▶ [Request]: Please recast the lines of the entries below as a JSON list of strings, one string per line, with blank lines and pictures left out.

▶ [Provided entries]:
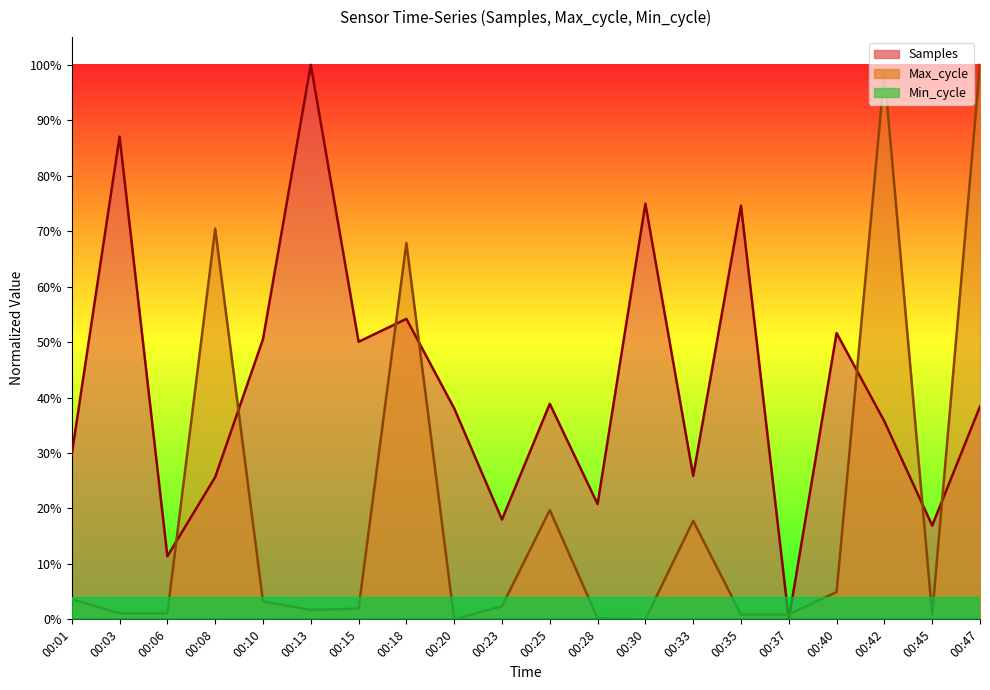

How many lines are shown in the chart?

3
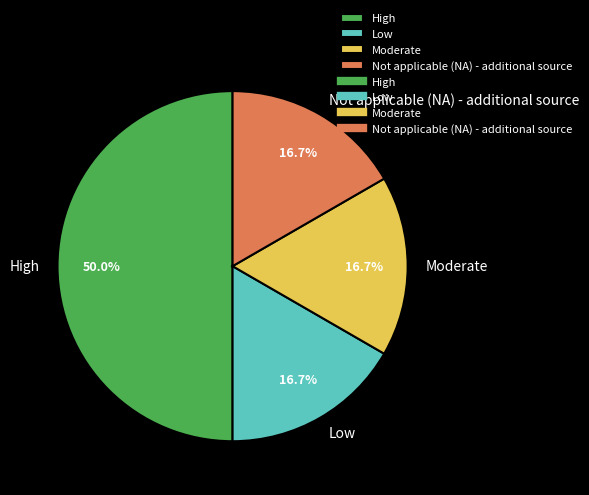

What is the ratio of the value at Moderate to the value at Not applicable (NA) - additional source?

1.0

▶ [Reply]:
[
  "How many lines are shown in the chart?",
  "3",
  "What is the ratio of the value at Moderate to the value at Not applicable (NA) - additional source?",
  "1.0"
]